According to the man himself, George Lucas gave him the direction "sound evil" and nothing more to go on with Maul. Then, nearly every single line he recorded was cut anyway. If you recall, the character gets maybe three lines, none of which add much to the story at all. To add insult to injury, Serafinowicz wasn't even invited to the film's premiere, he had to just buy a ticket like everyone else and then, like everyone else, he discovered it was just kind of a bad movie.

David Prowse

David Prowse was one third of what was to become the on-screen version of the Sith Lord. His problem was that he was under the impression he would be a lot more.
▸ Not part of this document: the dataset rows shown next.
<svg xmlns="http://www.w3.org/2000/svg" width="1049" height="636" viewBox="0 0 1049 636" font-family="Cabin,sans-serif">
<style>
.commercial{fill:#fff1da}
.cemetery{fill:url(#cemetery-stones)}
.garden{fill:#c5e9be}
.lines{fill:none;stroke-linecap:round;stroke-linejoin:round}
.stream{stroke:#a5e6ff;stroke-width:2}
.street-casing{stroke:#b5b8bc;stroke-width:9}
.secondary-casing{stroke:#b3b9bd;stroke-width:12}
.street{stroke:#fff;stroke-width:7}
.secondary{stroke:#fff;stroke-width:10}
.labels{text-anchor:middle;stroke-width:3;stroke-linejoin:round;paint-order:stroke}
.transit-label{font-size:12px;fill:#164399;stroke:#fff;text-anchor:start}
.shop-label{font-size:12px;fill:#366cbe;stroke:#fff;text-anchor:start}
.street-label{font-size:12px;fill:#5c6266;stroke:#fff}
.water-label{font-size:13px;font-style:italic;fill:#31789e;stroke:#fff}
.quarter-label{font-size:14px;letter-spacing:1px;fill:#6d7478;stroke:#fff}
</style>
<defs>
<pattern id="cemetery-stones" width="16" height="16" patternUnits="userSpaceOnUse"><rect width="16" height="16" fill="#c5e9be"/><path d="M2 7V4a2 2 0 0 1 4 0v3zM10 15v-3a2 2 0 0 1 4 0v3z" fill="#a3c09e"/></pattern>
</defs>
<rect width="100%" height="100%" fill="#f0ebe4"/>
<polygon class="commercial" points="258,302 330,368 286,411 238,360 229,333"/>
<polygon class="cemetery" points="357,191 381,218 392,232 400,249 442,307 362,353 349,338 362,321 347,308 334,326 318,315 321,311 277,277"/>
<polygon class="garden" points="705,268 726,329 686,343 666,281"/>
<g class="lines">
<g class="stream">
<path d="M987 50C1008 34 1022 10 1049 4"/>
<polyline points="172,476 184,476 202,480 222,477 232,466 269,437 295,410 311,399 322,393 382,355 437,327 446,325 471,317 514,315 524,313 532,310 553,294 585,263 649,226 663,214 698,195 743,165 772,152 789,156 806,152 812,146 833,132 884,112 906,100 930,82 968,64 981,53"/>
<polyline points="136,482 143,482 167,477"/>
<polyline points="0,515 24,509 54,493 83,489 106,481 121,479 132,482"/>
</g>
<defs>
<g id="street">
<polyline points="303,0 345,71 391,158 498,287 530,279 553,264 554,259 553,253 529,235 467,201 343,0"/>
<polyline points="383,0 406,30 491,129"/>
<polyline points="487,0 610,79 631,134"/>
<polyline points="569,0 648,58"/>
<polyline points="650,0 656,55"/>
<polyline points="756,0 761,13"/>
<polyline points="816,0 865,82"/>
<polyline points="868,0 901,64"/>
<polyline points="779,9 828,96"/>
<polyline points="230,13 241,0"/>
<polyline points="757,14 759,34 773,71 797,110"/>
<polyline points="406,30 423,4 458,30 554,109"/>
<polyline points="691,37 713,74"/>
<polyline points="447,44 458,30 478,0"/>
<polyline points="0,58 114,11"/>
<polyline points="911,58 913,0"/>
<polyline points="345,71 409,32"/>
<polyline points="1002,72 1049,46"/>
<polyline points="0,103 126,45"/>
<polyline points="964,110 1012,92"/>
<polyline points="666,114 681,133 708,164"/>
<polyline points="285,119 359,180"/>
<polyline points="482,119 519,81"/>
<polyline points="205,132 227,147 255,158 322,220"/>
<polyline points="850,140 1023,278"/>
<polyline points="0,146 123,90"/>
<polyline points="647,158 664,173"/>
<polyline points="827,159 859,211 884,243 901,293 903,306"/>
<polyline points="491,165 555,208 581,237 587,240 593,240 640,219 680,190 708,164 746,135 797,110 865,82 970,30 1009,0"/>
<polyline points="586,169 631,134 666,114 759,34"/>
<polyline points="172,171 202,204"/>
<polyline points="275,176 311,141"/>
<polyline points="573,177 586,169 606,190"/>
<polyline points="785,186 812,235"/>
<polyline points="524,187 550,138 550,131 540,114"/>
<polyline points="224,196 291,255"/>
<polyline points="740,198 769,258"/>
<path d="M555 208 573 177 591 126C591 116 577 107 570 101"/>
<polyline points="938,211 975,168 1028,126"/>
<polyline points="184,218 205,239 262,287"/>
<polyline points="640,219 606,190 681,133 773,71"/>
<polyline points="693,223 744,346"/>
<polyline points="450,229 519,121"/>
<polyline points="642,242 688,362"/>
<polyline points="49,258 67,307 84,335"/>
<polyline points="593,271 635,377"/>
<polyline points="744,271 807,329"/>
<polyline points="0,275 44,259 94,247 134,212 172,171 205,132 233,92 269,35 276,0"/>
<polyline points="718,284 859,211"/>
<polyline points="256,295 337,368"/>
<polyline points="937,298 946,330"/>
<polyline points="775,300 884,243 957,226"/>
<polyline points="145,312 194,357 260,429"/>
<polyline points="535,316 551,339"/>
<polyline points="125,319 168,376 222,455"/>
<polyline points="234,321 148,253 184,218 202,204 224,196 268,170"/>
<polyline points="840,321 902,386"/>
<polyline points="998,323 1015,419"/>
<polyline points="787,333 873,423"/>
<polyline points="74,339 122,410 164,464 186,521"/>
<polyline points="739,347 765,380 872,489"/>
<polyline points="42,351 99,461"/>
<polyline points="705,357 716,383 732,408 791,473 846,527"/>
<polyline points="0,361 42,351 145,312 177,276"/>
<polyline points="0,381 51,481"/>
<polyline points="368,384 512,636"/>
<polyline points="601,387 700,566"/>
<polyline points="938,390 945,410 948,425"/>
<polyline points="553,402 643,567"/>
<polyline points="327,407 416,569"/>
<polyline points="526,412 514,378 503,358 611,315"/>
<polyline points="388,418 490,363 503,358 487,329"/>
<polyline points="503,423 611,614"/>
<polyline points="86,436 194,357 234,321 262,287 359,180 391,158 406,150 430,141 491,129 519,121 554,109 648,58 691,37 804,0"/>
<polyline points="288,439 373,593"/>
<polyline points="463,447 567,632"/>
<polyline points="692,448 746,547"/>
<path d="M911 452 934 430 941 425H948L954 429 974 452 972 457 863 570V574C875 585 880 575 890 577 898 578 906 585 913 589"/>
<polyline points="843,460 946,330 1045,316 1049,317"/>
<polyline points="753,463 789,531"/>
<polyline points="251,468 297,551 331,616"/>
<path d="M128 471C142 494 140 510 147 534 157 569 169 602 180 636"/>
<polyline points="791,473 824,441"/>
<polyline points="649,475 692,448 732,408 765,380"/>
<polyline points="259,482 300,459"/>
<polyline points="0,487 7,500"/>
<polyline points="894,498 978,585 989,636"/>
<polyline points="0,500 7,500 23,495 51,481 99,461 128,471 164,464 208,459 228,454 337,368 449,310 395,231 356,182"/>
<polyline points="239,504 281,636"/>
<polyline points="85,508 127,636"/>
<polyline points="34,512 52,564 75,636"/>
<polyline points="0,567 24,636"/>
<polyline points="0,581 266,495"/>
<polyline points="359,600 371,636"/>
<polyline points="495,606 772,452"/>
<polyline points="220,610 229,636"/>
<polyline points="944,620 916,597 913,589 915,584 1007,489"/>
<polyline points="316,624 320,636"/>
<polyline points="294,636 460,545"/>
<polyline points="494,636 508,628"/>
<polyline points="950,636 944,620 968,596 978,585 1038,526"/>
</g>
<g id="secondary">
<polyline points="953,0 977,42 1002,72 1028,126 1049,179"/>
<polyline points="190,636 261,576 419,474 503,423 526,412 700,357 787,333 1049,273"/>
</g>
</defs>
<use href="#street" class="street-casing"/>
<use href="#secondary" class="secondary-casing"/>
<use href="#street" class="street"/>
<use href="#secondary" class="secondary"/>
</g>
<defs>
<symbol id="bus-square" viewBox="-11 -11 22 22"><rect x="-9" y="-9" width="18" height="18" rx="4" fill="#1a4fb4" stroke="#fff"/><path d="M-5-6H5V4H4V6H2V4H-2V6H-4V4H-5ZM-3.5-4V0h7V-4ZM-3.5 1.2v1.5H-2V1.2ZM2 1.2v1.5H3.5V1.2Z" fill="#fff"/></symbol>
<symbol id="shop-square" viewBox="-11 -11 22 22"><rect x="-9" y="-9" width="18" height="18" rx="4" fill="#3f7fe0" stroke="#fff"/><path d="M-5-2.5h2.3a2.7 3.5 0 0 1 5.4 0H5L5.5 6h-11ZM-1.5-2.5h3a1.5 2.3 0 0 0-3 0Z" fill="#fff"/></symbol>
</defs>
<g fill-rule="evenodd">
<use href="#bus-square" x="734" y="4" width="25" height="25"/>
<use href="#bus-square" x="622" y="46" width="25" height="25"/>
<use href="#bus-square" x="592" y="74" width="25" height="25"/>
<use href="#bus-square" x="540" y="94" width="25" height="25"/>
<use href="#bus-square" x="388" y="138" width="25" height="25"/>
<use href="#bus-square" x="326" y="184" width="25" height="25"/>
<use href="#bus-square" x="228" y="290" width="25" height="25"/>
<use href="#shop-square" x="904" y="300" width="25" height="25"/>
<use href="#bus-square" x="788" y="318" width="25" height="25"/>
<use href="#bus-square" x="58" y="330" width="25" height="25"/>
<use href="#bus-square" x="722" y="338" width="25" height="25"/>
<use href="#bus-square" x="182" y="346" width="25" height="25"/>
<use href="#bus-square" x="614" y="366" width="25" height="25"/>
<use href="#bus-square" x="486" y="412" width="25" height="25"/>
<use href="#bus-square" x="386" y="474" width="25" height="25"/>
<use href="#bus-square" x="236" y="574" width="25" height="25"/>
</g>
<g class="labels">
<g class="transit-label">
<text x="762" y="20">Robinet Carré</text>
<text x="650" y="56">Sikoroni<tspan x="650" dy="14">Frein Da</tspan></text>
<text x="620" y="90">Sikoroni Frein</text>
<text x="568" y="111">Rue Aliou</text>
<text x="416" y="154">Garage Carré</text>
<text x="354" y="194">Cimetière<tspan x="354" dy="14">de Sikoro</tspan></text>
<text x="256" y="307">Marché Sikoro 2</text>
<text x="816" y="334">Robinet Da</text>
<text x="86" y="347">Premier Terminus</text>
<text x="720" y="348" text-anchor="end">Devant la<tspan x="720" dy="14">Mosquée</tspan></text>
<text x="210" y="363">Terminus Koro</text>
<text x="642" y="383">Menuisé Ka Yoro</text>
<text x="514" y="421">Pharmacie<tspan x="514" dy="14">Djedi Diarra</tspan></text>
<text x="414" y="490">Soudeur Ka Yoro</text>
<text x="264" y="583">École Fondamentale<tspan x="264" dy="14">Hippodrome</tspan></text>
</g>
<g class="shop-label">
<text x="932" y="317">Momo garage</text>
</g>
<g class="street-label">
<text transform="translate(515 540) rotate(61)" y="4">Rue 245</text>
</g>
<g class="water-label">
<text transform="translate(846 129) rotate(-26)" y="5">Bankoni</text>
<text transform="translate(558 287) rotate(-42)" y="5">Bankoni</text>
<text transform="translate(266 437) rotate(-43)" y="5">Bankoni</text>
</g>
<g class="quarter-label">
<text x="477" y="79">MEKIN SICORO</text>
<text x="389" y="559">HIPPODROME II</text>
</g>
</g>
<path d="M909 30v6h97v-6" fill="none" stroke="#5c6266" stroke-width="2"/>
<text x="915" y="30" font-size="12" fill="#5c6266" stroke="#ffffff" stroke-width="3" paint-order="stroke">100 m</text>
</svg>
Obviously the actor was replaced during fight scenes by a skilled swordmaster who could do the stunt work for him, but Prowse maintains he was never told that James Earl Jones was taking over voice duty for him. According to Prowse, it was done behind his back and he didn't find out until basically all the rest of us did that Vader's iconic voice simply wasn't his.

Harrison Ford

This one is harder to wrap your head around considering Han Solo is back for the new trilogy. But if you're familiar with Harrison Ford's gruff interview style and history, you'll be well aware he's never much of a Star Wars fan. Even now with the new trilogy, when asked by Jimmy Fallon if he got excited by putting on the uniform again, Ford shot him down by explaining that no, what he got was paid.

In the past Ford has been very reluctant to discuss the movies, clearly not thinking as much of them as their fans. He would deflect questions and sometimes outright mock the movies, referring to his character as "Ham Yoyo." Rumor has it he asked Lucas to kill him off in Return of the Jedi and publicly stated that three movies were enough for him and he had no intention of reprising the role. However, it seems that the mix of time, a new director, and probably that aforementioned payday changed his mind.